START Data block
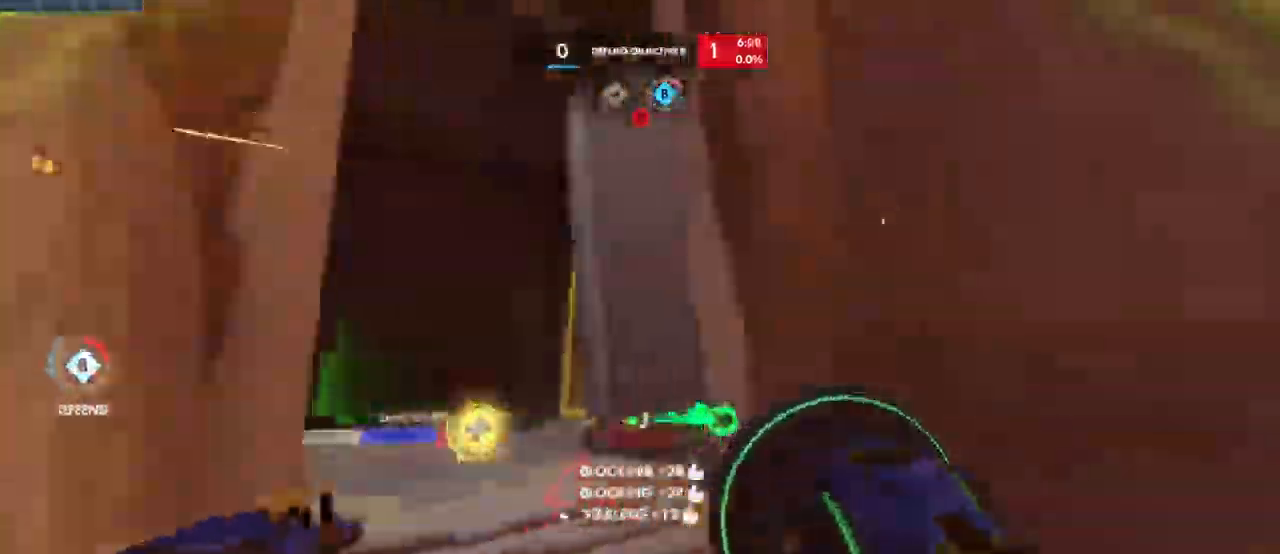
{"keys": ["w"], "mouse": [], "events": [[67, "space", "down"], [234, "space", "up"], [367, "space", "down"], [484, "space", "up"]]}
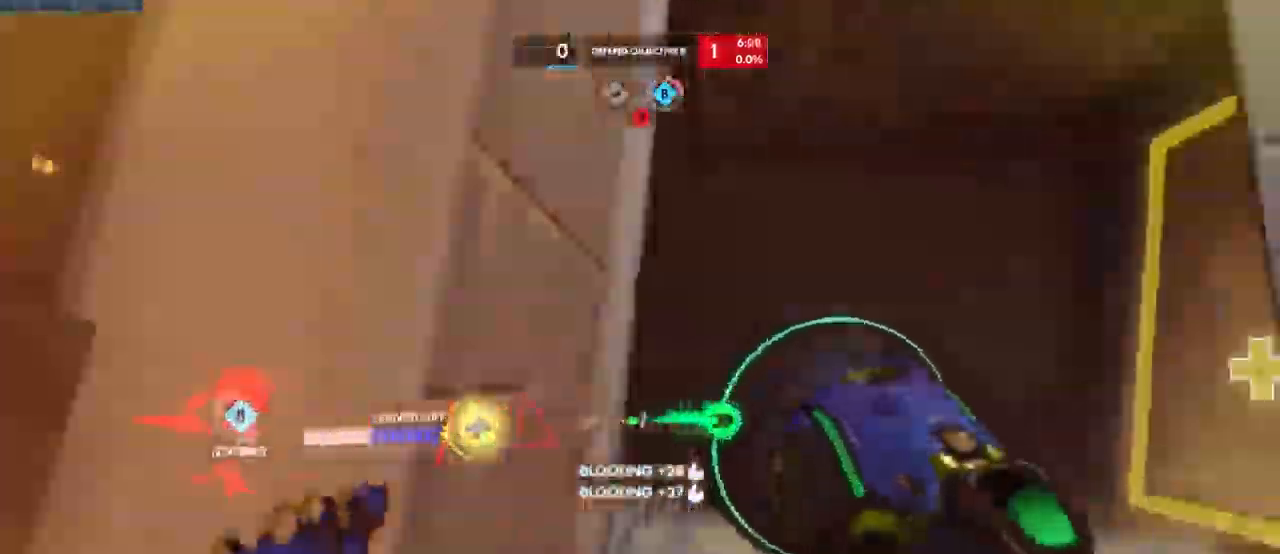
{"keys": ["a", "w"], "mouse": [], "events": [[234, "d", "down"], [350, "a", "down"], [350, "d", "up"]]}
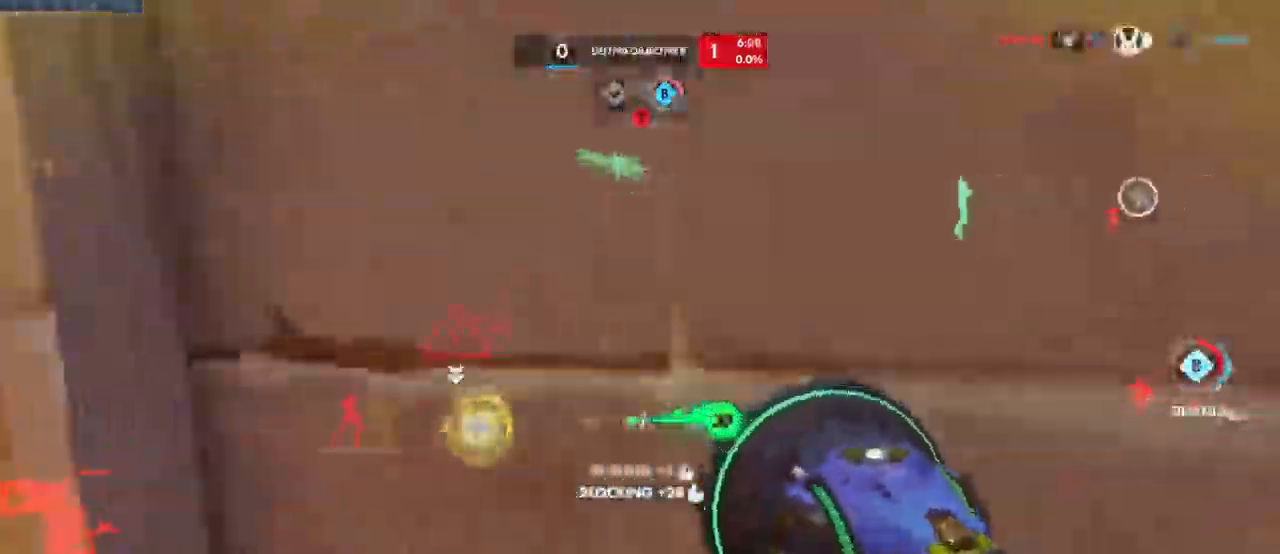
{"keys": ["space", "w"], "mouse": [], "events": [[34, "shift", "down"], [134, "a", "up"], [200, "shift", "up"], [384, "space", "down"]]}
END Data block
Your task =>
Copy every line above exactly; images stay out.

Result of the task =>
{"keys": ["w"], "mouse": [], "events": [[67, "space", "down"], [234, "space", "up"], [367, "space", "down"], [484, "space", "up"]]}
{"keys": ["a", "w"], "mouse": [], "events": [[234, "d", "down"], [350, "a", "down"], [350, "d", "up"]]}
{"keys": ["space", "w"], "mouse": [], "events": [[34, "shift", "down"], [134, "a", "up"], [200, "shift", "up"], [384, "space", "down"]]}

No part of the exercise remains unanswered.